**WHAT YOU WILL DO**
A: Using the Christmas blog post, decide whether each statement agrees with it: (i) The Rose broke up with The Boyfriend in early December. (ii) The chocolate bought for The Ex was Lindor. (iii) Each person's stocking is the same. For each, answer yes or no and quote the deciding words.
B: Answer these from the Christmas blog post:
(i) Which deodorant did The Ex Boyfriend prefer?
(ii) Who is the Satsuma supposed to come from?
(iii) Which song starts the Christmas CD?
C: Pick up the Christmas blog post after its final line and write the next part.

-- SOURCE start --

I haven’t posted for a while. The Rose was so sad about breaking up with The Boyfriend in early December and I was so busy with Christmas sparkling that it just got lost. But now we face a shiny new year and looking back – Christmas was far more fantastic than it ever looked like being.
Firstly there was the redundant Christmas present which The Rose had bought The Ex.
Chocolate – (every present is usually chocolate) which she kept ‘just in case’ and was not going to share with anyone ‘just in case’ but pained her deeply every time she thought of it (it pained me too – it was Lindor! ) – was shared out in a fit of largesse and boyfriend revenge. Delicious
The overpowering smell of Lynx – The Ex Boyfriend’s deodorant of choice which was like incense to The Rose. Smell is very special to her and she enshrined everything she touched with drowning sprays of ‘Africa’. I went to work and was complemented on my ‘new room spray’
Christmas day – facing the difficult prospect that our precious Christmas routine of ‘just us’ – was going to be upset with the arrival of my sister’s family and Grandma on the magical day. The Rose was very angry about the fact they might be coming at all and we lost weeks worrying and arguing and not wanting to upset anyone.
I have never shared with my extended family the nitty gritty of the angst we deal with daily, because no one outside ASD parenting ever really gets it, however much they try. It all sounds so self serving and indulgent the lengths we go to make life easier for our ASD kids. Sometimes I think it feels like an excuse – especially when you have a daughter who is so good at pretending it’s all fine in public – other people never see what it costs her to be that way.
The Rose eventually explained to me though tears and shouting and my piecing together bits of coherency, that she has her Christmas plan and aims to do these things:
“Stay out of my room all Christmas day and keep downstairs so we can be a whole family” and “I keep all the anger inside just for Christmas”.
The volume of noisy and loud excited cousins, aunt, uncle and grandmother would be too much, impinging on the magic of her delicate and preciously held together perfect day. She basically said she’d never forgive herself if she spoiled it by being angry and melting down.
We finally agreed a solution.
We had got down to the root of what she needed – to be the same:
- Getting up and running downstairs together with The Brother in slippers and pyjamas
- Reading aloud the note Santa has left and ensuring the reindeer have munched the carrots (passing these round for inspection)
- Sitting in the same seats (she photographed them so we knew for sure, even though they are exactly the same seats we sit in every year)
- Opening our stockings which are slightly different for each person (I must also take photos and film and get a Satsuma from Dad!).
- Going for a morning walk and eating sweets on the walk before dropping into to The Family Friends for Bucks Fizz.
- Back home by midday and into our seats for main presents (always start the Christmas CD with Rockin’ Around the Christmas Tree)

-- SOURCE end --
-- SUPPLIED DATA start --

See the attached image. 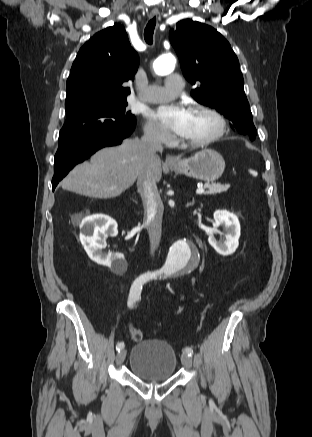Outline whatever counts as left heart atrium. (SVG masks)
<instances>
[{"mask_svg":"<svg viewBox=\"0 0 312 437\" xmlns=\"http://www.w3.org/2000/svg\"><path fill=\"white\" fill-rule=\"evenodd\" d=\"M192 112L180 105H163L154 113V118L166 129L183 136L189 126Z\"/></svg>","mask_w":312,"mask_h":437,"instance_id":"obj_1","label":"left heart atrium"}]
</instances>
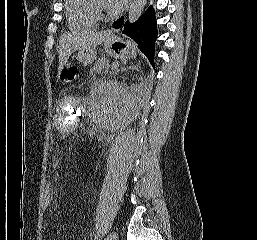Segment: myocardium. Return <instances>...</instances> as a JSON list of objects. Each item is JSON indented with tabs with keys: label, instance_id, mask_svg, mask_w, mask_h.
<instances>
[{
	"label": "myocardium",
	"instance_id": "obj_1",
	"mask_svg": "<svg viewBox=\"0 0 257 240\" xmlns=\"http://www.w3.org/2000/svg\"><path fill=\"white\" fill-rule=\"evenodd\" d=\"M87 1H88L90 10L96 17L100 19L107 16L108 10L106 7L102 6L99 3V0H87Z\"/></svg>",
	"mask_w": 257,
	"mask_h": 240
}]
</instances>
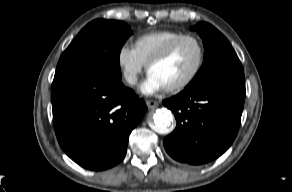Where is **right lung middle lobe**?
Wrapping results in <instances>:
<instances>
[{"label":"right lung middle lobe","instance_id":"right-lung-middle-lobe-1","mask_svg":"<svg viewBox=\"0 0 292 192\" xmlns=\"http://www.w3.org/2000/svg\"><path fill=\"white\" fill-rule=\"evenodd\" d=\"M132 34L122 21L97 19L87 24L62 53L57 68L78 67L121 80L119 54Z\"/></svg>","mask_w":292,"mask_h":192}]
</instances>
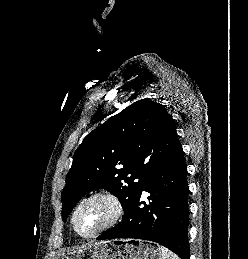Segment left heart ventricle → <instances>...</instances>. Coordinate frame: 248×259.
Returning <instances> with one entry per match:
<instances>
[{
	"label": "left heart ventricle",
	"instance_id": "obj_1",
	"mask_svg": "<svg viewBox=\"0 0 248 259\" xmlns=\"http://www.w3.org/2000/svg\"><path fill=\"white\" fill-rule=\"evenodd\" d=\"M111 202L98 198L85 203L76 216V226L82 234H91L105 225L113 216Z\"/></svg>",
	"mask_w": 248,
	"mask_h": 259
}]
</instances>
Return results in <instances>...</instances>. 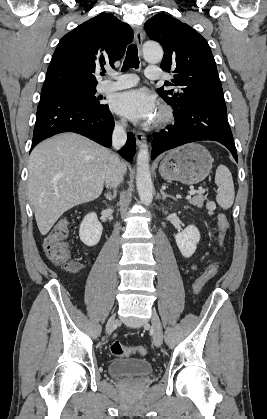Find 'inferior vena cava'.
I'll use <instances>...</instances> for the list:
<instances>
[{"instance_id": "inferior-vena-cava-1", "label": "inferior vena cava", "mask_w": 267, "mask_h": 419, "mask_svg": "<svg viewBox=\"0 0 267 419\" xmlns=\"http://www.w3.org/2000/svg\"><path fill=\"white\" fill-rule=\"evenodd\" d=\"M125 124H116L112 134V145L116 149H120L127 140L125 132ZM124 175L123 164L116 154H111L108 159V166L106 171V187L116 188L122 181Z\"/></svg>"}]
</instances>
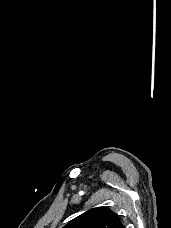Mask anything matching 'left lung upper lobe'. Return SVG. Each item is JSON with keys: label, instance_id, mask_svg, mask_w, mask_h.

-- SUPPLIED DATA end --

**TASK-BY-TASK OUTPUTS**
A:
(i) Yes: "breaking up with The Boyfriend in early December"
(ii) Yes: "it was Lindor!"
(iii) No: "slightly different for each person"

B:
(i) Lynx
(ii) Dad
(iii) Rockin' Around the Christmas Tree

C:
- The Bother snuffles under the tree and distributes presents. We have to watch each person open their present in turn –they have to tear the paper harshly or they get into trouble!
- Dad makes coffee and eats Quality Street while wearing a Jester’s hat
- Mum writes down who got what from whom so thank you notes can be written properly
- An hour playing with gifts before any dinner, TV or drinking!
- Self imposed computer amnesty (yes !!!)
And do you know what? – that’s exactly what most families up and down the land love about Christmas – family traditions, routine, sameness and security in a shared familiarity.
It’s magic. Turns out we really are all the same.
That sounds a bit like my Christmas actually…. arguments over who is coming over!!
I’ve read your blogs for the past few months now, and I’ve found them very informative, and interesting, I was wondering if it would be okay if I included the link to your blog in a list of websites and blogs that are useful for those wishing to learn more about Autism/Asperger’s syndrome and how it affects people?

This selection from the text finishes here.